--- Exercise requirements ---
Line filter on the word "blob": copy each matching line from the entries.

##### Working data

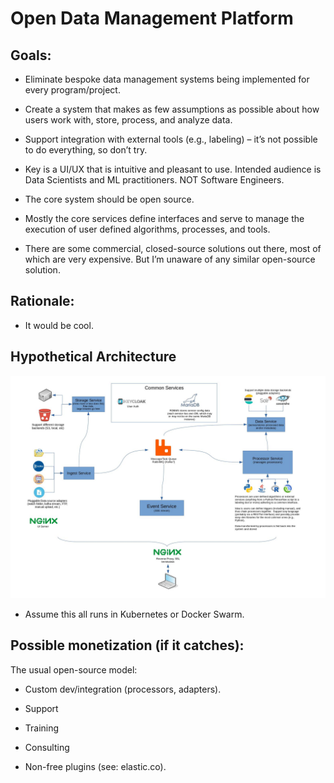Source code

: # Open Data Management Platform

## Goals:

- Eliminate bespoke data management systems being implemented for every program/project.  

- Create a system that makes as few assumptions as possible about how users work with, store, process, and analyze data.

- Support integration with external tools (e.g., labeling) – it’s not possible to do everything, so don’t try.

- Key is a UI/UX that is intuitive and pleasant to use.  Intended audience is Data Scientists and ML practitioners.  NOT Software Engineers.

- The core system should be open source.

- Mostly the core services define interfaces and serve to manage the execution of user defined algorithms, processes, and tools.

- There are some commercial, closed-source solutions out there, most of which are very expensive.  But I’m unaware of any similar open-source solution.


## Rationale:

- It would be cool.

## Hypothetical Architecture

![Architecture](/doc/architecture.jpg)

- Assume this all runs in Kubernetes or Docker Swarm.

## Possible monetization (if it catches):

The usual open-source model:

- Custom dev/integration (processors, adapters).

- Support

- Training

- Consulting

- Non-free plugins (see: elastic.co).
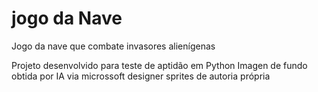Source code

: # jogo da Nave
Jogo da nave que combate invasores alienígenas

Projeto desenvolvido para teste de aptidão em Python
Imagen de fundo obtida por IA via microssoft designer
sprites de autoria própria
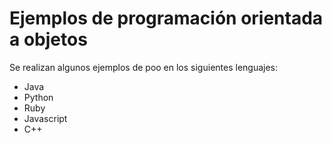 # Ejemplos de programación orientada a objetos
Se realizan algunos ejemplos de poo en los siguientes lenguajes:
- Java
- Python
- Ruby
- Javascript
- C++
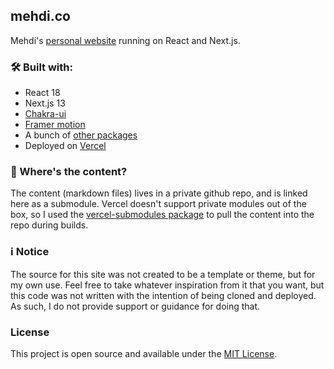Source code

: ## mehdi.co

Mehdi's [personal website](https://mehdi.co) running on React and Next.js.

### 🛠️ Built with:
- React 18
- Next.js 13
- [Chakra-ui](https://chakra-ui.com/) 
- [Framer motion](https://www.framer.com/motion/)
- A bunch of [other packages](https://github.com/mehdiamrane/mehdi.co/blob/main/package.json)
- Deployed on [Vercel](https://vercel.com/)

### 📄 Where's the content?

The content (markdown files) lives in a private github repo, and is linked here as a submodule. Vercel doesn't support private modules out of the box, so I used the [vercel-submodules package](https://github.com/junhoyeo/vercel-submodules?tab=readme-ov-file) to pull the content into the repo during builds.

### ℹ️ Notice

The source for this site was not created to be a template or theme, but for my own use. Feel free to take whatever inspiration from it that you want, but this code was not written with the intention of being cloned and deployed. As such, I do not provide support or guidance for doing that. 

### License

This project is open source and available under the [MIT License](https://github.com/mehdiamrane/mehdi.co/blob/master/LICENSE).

##########
##### Working data

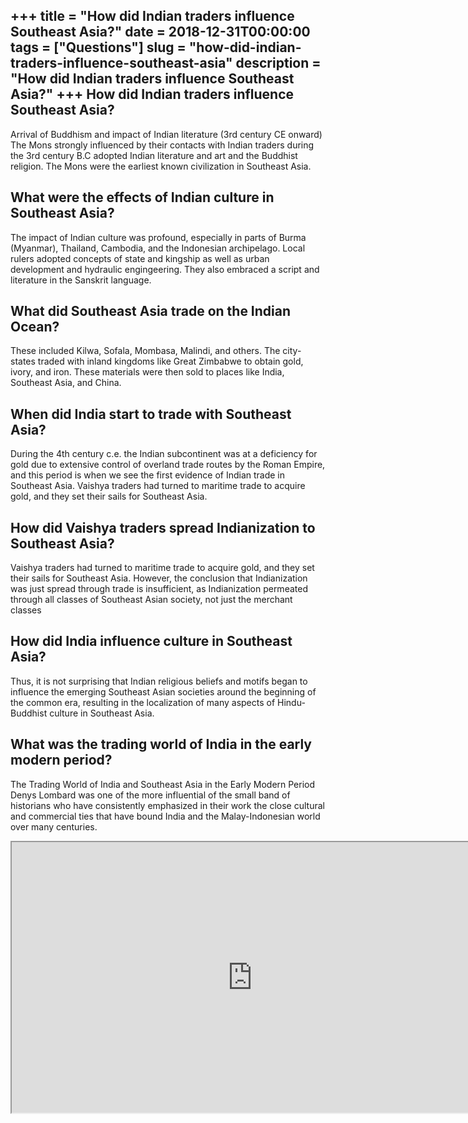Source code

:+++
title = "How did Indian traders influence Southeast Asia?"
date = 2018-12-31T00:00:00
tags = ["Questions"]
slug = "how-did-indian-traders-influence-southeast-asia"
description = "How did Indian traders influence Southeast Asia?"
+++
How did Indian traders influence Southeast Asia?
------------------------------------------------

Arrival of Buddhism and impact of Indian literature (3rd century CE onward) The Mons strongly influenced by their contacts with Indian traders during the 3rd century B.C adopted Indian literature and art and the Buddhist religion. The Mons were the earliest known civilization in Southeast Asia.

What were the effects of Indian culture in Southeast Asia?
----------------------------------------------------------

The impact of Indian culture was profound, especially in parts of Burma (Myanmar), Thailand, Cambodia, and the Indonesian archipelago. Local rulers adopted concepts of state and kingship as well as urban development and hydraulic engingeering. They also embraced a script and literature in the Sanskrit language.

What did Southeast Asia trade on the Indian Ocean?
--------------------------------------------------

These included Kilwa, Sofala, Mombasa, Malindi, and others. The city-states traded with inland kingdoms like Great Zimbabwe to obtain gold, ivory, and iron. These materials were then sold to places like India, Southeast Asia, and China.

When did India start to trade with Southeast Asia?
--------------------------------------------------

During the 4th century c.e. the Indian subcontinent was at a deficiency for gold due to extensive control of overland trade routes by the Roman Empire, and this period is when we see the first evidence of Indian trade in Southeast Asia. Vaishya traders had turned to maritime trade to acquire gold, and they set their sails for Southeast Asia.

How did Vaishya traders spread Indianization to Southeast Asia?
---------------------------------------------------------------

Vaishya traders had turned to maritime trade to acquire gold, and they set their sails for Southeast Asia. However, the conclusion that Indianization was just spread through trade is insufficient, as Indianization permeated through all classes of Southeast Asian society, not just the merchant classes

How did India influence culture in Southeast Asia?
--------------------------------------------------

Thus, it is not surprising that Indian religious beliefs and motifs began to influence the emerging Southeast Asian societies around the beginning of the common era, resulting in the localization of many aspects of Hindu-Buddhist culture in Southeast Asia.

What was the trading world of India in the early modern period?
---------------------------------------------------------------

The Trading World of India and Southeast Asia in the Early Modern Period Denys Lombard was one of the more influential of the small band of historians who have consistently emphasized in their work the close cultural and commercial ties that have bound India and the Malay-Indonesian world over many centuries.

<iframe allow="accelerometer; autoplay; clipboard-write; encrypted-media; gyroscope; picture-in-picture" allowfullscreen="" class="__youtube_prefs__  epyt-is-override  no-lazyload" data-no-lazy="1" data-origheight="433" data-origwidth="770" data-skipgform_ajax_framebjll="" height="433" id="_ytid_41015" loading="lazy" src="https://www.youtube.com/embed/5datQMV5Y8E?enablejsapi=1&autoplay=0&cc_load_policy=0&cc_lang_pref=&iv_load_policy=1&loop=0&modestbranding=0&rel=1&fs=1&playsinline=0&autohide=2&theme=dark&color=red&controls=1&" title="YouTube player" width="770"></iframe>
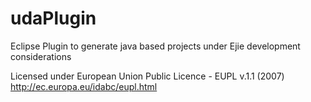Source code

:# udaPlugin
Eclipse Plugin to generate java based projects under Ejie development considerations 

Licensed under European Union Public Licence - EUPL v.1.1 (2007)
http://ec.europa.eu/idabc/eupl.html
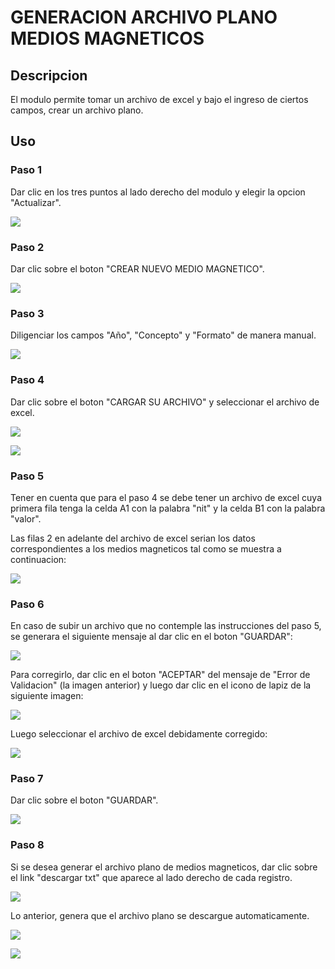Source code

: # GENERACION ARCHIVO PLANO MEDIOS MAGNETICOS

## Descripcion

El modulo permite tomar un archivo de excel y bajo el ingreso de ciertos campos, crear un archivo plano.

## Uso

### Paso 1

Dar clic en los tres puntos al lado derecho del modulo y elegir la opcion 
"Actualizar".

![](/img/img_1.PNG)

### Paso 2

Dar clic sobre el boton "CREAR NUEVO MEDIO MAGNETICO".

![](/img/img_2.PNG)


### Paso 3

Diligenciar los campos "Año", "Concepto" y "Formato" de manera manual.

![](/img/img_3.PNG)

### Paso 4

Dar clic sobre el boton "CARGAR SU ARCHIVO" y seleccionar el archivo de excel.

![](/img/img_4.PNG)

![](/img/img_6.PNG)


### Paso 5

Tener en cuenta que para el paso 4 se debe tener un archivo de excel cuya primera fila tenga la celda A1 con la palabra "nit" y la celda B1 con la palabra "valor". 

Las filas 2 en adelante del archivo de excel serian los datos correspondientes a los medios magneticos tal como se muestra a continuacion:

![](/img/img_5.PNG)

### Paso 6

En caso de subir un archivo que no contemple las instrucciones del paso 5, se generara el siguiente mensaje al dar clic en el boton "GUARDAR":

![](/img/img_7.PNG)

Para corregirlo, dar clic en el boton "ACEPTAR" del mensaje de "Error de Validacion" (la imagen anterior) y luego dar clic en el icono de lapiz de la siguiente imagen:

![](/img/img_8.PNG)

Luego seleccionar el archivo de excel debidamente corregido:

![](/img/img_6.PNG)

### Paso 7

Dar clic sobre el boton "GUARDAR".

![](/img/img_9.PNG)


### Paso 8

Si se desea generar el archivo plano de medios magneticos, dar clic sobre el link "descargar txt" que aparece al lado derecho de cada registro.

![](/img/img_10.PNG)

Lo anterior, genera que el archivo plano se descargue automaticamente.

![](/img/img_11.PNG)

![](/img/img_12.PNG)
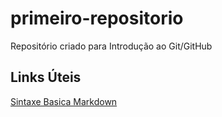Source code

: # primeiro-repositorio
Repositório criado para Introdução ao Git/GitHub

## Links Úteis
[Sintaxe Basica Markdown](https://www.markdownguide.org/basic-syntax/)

##########

--- Response area ---
- A bunch of [other packages](https://github.com/mehdiamrane/mehdi.co/blob/main/package.json)
This project is open source and available under the [MIT License](https://github.com/mehdiamrane/mehdi.co/blob/master/LICENSE).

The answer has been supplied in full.